Su Stefano Cucchi è in corso l’inchiesta bis, ed è notizia di oggi (badate bene, sono passati sette anni sette dalla morte del giovane) che i periti nominati dal gip sentenziano: è morto per una crisi epilettica. Punto. Eppure le fratture alla colonna, la vescica che scoppiava? L’epilessia colpisce con calci e pugni? Valeva la pena riassumere seppure sommariamente la vicenda incredibile. Perché lo stato deve assicurare giustizia. Perché i pubblici ufficiali sono a servizio della gente. Perché la violenza è inammissibile, e se violenza non c’è stata, cosa apparentemente illogica, almeno c’è stata colpevole trascuratezza, indifferenza cinica. Ma soprattutto, le coperture scandalose di reati o perlomeno colpe gravi che qualcuno deve aver compiuto. 

Non si tratta di trovare capri espiatori. Non si tratta di vendetta. Si tratta di accertare la verità, e la verità, dopo troppo tempo, non è saltata fuori. Non c’è amore alla divisa che tenga, non c’è paura di perdere il posto che tenga. Le mafie vanno combattute dalle forze dell’ordine, tutte le mafie. E la magistratura, una ferita insanabile nel corpaccione tronfio e obeso della nostra povera giustizia, è lenta, omissiva, contradditoria, soggetta a pressioni che non fanno onore. 

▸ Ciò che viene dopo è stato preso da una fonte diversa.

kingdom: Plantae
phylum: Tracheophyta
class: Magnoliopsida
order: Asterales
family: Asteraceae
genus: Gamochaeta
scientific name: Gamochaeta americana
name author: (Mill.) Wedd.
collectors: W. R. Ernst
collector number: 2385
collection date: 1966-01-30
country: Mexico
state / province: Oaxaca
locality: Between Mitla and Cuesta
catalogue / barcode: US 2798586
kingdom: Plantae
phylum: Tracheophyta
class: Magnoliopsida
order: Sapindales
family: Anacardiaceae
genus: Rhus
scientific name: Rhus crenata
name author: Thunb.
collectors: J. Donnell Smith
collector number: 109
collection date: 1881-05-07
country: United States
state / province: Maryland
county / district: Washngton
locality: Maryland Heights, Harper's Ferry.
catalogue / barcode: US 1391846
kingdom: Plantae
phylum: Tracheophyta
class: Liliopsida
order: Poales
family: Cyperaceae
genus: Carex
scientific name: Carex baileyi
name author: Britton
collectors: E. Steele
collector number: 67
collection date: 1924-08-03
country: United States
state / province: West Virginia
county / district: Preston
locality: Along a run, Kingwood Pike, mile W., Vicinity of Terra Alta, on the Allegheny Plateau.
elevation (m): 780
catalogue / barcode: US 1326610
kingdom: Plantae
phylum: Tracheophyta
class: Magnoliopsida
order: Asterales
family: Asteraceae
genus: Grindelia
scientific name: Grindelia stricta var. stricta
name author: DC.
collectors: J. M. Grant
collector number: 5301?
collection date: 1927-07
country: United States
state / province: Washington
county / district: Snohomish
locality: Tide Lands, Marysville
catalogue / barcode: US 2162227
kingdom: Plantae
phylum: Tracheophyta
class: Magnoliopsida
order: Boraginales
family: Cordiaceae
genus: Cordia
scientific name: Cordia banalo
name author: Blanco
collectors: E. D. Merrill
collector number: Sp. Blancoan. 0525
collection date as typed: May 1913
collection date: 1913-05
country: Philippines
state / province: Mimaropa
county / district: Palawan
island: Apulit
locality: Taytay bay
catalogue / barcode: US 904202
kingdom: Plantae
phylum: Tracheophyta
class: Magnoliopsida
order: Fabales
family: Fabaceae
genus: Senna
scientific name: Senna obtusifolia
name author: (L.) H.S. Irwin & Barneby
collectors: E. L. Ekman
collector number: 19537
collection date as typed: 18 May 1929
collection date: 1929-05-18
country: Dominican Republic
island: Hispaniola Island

A poco vale ricordare che quel ragazzo era malato. Che era lasciato in stato di abbandono. C’è chi ha accusato per questo la famiglia. Sappiamo che una persona sola al mondo vale l’interesse e la cura della giustizia e della sanità, tanto più se malata. La sua vita è sacra, va rispettata, tutelata, accolta, foss’anche il più grave delinquente al mondo. E così non era. Stefano Cucchi era soltanto un ragazzo. Sventurato. Disequlibrato, schiacciato dal buio di una giovinezza dissipata e devastata dalle dipendenze. Non sta a noi giudicare le responsabilità sue e altrui. A noi sta la compassione, la vicinanza senza se e senza ma ai suoi familiari, avessero anche al momento della morte scoperto la gravità della sua situazione. Provate voi ad avere un figlio tossicodipendente e malato, vediamo  se siete bravi a convincerlo, perché si faccia accompagnare, curare. Che paese è quello che usa la segregazione e la forza con i deboli. Che paese è quello che sopporta svagatamente la vista di quel cadavere, che è stato bene mostrare a tutti: è uno schiaffo alla nostra credibilità, alla fiducia che dovremmo avere nel rispettare le leggi, nel pagare le tasse, nel credere che chi guida è pagato per il bene di tutti e di ciascuno.